Copy out all the lines of the data that hold the word "family".

(User interface change data)
_ _ _

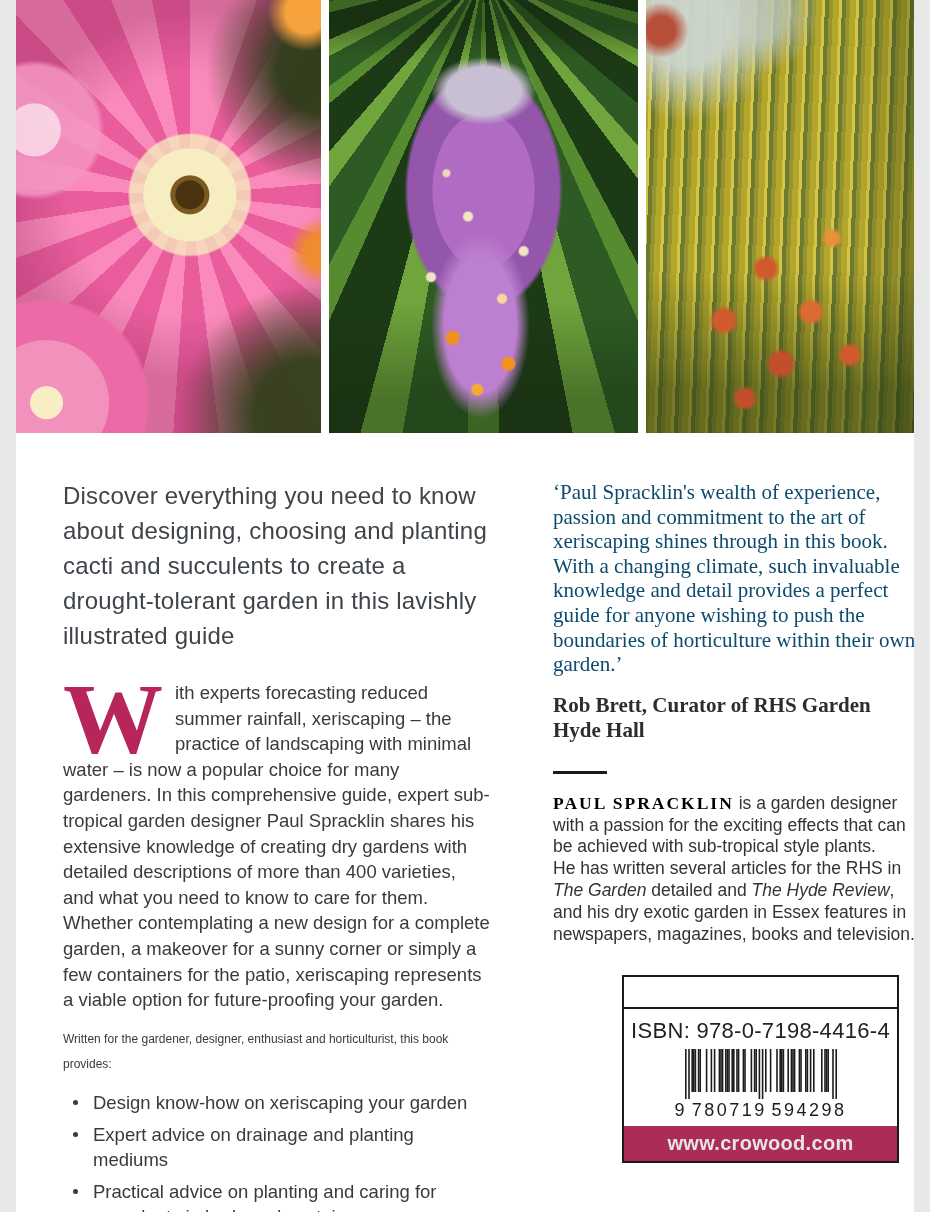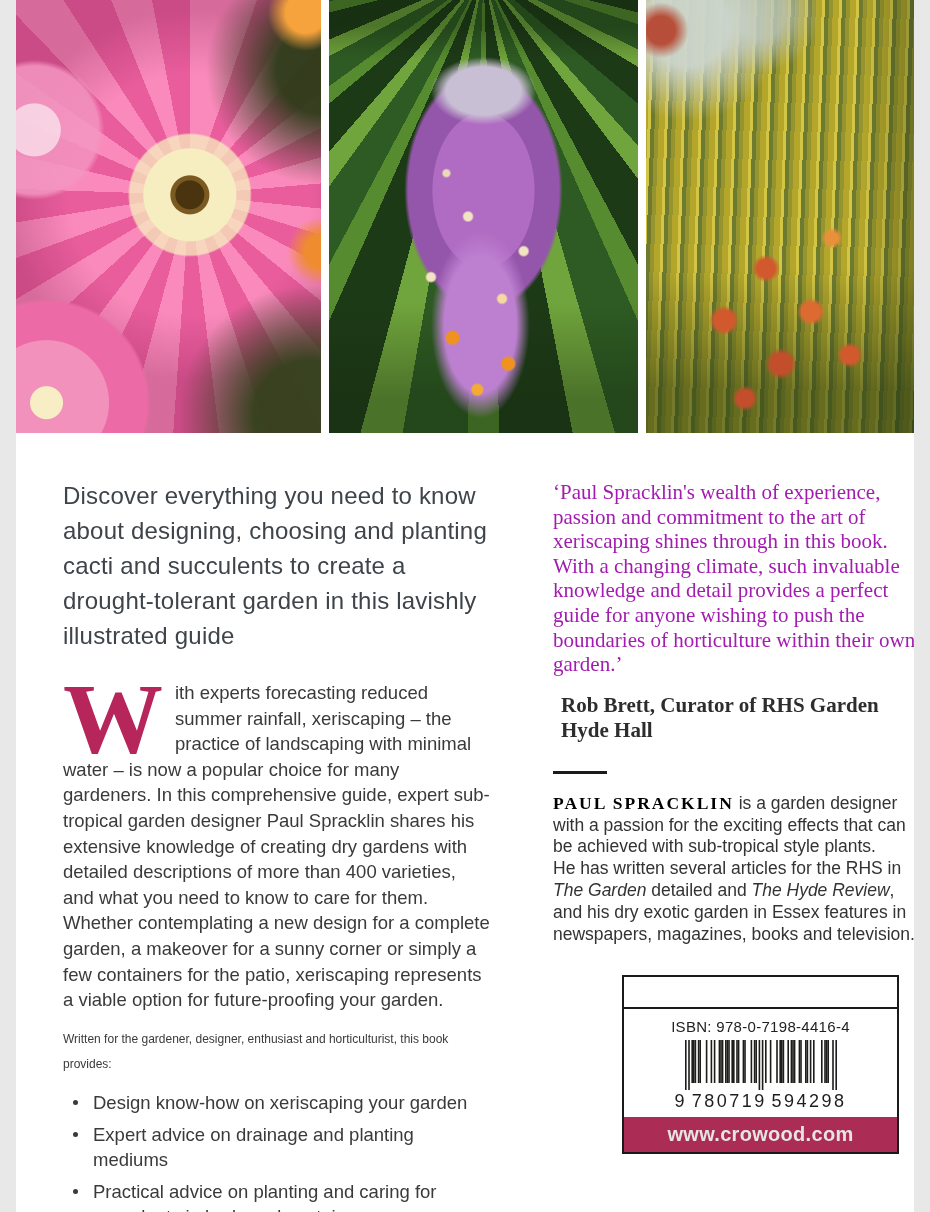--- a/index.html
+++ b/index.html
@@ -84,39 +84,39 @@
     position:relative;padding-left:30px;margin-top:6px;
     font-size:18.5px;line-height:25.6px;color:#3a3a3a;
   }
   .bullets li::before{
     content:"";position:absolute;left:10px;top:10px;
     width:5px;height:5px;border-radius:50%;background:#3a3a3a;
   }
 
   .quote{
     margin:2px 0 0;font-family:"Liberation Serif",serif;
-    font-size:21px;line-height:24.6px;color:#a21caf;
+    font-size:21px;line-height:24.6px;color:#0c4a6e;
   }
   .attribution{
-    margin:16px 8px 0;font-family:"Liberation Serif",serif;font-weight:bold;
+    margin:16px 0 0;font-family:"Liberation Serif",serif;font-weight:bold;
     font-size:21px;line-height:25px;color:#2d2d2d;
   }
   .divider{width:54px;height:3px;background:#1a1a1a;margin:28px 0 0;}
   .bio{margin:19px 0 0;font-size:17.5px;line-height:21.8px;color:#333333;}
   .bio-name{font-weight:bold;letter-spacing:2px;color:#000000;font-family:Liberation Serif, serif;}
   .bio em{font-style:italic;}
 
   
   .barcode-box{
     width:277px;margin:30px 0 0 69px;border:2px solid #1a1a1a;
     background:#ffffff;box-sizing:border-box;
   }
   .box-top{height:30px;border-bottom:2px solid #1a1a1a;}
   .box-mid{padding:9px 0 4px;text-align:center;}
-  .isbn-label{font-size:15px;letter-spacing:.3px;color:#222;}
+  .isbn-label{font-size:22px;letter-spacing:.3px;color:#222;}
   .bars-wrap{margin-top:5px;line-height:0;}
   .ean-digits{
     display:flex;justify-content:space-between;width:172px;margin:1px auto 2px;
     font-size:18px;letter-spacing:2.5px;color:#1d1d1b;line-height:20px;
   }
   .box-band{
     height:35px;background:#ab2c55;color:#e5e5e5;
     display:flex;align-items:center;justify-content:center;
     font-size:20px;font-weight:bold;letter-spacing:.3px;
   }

_ _ _

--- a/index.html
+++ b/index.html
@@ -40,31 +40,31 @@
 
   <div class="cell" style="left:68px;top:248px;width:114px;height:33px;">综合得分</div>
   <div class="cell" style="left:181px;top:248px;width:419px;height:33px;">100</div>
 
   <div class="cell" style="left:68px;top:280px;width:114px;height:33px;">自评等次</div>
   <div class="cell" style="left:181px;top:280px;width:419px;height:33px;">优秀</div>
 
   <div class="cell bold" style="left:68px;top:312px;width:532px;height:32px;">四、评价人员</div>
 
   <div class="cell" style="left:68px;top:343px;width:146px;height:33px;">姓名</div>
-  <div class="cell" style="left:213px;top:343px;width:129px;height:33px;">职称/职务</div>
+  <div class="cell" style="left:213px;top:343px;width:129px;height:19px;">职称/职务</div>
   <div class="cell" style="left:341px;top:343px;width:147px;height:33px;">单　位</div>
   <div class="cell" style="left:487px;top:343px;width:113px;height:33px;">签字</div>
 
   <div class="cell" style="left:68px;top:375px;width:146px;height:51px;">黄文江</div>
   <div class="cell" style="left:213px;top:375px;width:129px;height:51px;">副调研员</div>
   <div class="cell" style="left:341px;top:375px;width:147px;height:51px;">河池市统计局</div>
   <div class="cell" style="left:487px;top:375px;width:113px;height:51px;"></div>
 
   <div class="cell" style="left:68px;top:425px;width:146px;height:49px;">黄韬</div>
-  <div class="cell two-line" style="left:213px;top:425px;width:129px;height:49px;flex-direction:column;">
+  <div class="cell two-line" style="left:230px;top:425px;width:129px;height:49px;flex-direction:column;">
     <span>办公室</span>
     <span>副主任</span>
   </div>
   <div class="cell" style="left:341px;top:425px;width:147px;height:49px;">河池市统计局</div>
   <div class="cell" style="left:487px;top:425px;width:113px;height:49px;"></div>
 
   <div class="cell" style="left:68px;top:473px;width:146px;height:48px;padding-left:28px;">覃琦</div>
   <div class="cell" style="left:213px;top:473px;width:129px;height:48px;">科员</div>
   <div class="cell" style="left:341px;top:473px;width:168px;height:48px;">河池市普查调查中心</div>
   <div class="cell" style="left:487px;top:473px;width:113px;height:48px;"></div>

_ _ _

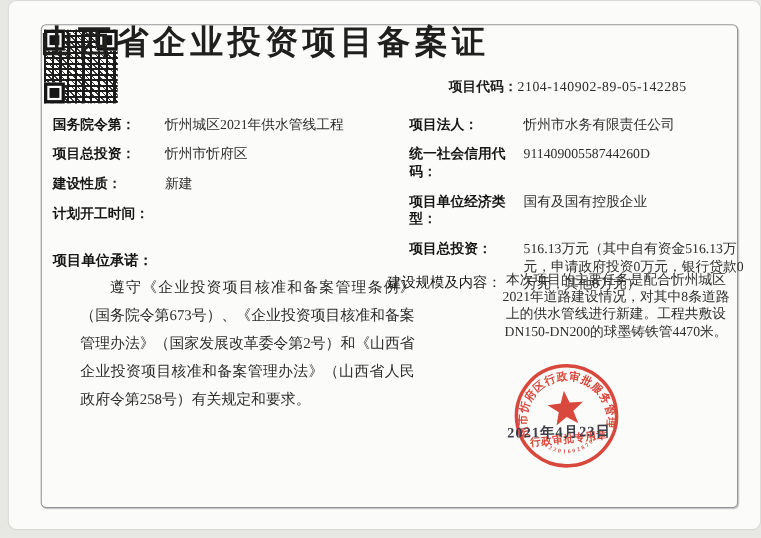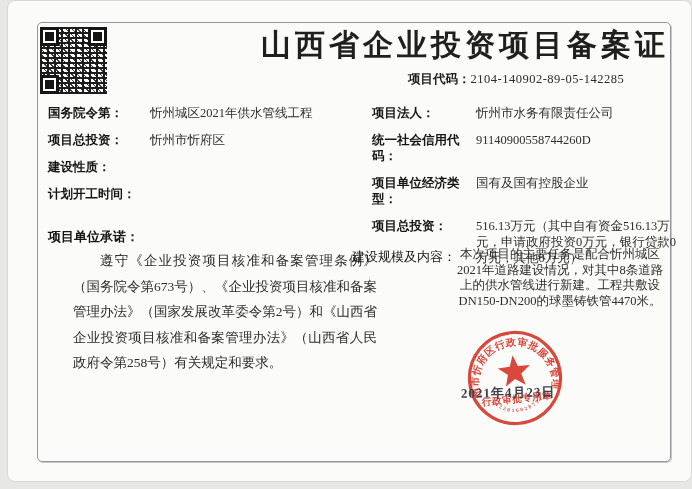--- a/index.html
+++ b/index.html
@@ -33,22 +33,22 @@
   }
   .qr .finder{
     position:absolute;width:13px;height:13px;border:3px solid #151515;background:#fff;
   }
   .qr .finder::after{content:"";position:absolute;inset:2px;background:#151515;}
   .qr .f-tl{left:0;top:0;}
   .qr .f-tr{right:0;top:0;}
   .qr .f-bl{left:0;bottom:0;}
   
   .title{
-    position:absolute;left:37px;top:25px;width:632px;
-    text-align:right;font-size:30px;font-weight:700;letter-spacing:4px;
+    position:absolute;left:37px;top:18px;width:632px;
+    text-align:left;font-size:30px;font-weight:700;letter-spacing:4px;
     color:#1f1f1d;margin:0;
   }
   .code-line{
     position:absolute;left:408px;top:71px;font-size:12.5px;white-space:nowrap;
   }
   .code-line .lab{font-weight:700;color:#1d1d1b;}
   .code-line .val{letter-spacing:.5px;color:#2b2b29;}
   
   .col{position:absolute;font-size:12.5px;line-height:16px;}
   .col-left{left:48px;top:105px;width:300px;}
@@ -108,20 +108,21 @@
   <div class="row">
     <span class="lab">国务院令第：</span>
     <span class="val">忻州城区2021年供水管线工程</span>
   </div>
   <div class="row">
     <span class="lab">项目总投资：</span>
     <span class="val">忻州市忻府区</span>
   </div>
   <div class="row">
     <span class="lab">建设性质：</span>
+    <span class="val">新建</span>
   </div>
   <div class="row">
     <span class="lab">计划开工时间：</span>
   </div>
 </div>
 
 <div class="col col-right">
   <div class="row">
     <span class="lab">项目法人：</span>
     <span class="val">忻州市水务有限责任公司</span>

_ _ _

Answer space:
     margin:2px 0 0;font-family:"Liberation Serif",serif;
-    margin:16px 8px 0;font-family:"Liberation Serif",serif;font-weight:bold;
+    margin:16px 0 0;font-family:"Liberation Serif",serif;font-weight:bold;
   .bio-name{font-weight:bold;letter-spacing:2px;color:#000000;font-family:Liberation Serif, serif;}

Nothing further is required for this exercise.